*** Data records Section Begins ***

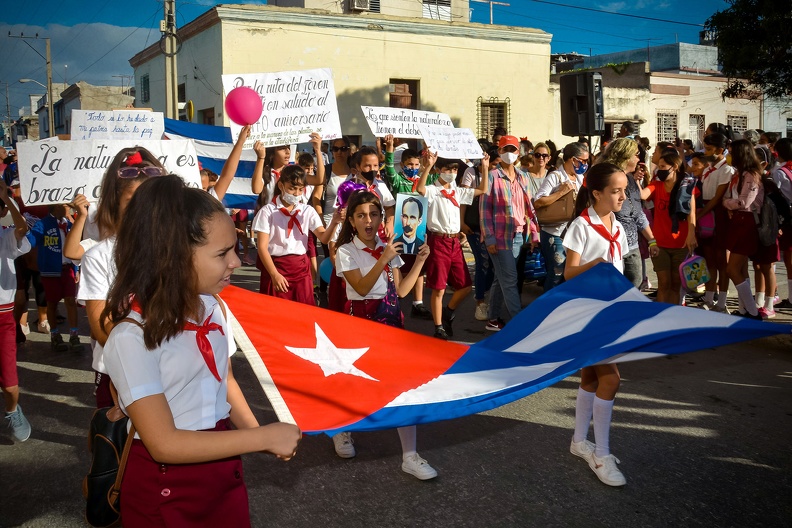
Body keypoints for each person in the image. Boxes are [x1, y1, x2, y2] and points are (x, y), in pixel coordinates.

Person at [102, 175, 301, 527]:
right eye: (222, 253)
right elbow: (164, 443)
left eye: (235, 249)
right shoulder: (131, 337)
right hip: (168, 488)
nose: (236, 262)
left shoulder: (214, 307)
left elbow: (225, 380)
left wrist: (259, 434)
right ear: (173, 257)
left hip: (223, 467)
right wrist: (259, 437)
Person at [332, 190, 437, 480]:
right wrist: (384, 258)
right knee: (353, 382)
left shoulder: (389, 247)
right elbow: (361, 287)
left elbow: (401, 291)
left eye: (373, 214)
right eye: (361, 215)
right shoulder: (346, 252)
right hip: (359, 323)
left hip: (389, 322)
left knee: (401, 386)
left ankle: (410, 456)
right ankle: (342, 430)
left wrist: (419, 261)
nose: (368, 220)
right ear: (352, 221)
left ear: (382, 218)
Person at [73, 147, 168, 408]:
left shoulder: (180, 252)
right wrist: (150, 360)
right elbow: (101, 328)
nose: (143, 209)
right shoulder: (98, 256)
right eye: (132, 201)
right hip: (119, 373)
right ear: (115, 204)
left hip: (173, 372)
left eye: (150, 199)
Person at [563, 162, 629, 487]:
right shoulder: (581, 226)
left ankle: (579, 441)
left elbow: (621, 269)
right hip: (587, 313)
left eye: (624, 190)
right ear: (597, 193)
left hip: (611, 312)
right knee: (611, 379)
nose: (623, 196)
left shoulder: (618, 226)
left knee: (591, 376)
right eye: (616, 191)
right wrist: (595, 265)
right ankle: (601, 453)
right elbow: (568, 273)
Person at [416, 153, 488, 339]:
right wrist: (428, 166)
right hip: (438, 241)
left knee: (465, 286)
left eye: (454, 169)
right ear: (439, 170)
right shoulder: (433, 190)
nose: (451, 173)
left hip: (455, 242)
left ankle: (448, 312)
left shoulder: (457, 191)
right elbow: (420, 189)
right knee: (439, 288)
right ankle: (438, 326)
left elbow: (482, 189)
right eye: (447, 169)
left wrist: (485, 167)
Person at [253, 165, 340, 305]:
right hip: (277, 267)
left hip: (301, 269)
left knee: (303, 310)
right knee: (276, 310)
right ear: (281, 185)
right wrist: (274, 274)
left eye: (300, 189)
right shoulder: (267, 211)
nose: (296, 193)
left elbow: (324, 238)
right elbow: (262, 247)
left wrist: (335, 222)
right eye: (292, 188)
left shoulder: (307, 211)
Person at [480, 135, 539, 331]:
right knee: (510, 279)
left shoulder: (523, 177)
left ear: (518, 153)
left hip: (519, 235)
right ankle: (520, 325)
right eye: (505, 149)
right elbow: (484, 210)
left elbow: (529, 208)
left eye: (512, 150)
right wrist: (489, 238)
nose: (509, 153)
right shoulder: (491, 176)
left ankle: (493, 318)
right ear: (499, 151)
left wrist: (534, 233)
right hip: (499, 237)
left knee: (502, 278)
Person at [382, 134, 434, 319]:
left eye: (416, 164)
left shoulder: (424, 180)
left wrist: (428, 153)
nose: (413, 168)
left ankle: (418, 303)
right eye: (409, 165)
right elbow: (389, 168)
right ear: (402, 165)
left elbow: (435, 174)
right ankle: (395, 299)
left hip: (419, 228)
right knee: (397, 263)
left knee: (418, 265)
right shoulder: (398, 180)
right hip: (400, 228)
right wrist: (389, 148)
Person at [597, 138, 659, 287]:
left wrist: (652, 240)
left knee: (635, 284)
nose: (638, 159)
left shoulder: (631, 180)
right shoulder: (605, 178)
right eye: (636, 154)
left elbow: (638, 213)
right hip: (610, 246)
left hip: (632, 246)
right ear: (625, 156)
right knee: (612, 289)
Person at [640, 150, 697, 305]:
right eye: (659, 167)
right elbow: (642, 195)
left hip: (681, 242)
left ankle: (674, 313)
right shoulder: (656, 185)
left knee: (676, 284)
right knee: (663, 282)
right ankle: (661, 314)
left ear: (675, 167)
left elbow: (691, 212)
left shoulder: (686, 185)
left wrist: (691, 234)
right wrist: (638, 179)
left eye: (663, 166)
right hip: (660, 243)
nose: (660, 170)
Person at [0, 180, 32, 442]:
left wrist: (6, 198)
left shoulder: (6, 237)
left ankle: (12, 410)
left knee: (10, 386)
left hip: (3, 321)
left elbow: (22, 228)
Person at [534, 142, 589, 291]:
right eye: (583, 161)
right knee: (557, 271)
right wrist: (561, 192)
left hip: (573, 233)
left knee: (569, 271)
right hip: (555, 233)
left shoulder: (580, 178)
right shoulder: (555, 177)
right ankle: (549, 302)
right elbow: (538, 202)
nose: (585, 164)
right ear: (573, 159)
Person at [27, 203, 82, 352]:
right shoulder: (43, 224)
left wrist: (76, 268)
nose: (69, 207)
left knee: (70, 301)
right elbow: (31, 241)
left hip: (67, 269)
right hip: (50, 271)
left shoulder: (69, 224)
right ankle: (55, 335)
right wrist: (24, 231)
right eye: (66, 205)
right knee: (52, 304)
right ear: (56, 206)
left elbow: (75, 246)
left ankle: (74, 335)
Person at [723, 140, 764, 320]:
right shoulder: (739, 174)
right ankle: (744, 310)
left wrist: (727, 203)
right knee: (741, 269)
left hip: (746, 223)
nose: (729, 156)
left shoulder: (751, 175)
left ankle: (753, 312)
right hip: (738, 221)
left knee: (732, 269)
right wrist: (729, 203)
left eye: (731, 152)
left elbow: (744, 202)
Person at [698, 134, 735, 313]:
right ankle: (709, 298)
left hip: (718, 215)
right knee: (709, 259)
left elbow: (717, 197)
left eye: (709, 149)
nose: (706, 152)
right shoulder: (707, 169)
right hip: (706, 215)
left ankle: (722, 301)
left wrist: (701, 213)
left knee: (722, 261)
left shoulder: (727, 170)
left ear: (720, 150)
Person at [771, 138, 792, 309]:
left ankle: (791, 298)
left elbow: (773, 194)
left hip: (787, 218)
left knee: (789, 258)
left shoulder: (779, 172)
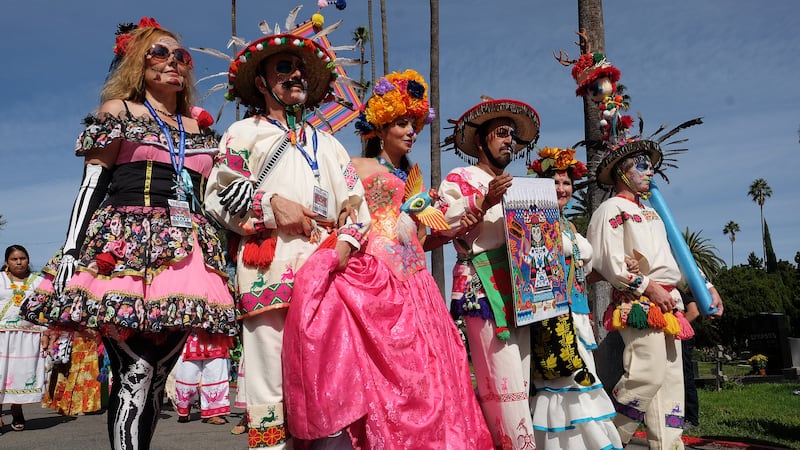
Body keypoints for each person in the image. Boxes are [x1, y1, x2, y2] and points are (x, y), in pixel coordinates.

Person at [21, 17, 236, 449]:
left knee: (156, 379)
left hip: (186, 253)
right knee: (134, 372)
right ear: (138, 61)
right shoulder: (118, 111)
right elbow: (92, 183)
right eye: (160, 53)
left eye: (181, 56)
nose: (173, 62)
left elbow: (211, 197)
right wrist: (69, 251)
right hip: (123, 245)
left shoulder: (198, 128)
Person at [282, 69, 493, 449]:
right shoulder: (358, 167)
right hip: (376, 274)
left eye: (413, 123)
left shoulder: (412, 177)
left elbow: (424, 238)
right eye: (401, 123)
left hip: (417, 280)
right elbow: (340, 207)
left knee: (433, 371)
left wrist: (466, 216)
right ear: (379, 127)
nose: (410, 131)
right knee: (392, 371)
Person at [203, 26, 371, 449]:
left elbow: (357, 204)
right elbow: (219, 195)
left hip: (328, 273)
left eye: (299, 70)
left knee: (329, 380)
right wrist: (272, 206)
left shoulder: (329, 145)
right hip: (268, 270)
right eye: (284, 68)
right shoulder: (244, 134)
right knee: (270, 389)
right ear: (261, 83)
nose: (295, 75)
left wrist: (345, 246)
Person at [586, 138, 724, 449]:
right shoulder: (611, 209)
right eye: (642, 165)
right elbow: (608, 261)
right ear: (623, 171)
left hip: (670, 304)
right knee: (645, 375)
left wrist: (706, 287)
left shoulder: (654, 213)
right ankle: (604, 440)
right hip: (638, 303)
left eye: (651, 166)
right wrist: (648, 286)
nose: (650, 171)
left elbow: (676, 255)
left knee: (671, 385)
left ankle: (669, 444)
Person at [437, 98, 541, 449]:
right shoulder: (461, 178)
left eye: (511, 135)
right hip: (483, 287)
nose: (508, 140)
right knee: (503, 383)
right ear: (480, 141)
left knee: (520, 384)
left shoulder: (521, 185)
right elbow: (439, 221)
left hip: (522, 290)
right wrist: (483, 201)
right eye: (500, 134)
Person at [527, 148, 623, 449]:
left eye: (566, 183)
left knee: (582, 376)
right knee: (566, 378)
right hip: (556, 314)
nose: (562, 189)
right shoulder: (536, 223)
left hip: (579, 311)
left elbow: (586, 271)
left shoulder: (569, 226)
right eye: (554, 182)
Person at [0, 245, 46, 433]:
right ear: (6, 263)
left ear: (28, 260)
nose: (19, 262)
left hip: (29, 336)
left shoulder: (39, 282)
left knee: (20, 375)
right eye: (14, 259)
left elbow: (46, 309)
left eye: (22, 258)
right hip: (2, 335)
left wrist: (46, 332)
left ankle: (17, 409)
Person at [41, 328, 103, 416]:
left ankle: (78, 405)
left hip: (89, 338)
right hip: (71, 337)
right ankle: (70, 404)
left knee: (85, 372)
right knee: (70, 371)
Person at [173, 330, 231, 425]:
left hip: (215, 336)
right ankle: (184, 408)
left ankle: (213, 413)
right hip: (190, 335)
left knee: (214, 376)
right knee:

*** Data records Section Ends ***

Directions for this task:
Output, from the data above, the lines from the line with "left elbow: (357, 204)" to the line with "nose: (650, 171)" exactly as they stand, both ends included and nothing else.

Reply to the exercise:
left elbow: (357, 204)
right elbow: (219, 195)
left hip: (328, 273)
left eye: (299, 70)
left knee: (329, 380)
right wrist: (272, 206)
left shoulder: (329, 145)
right hip: (268, 270)
right eye: (284, 68)
right shoulder: (244, 134)
right knee: (270, 389)
right ear: (261, 83)
nose: (295, 75)
left wrist: (345, 246)
Person at [586, 138, 724, 449]:
right shoulder: (611, 209)
right eye: (642, 165)
right elbow: (608, 261)
right ear: (623, 171)
left hip: (670, 304)
right knee: (645, 375)
left wrist: (706, 287)
left shoulder: (654, 213)
right ankle: (604, 440)
right hip: (638, 303)
left eye: (651, 166)
right wrist: (648, 286)
nose: (650, 171)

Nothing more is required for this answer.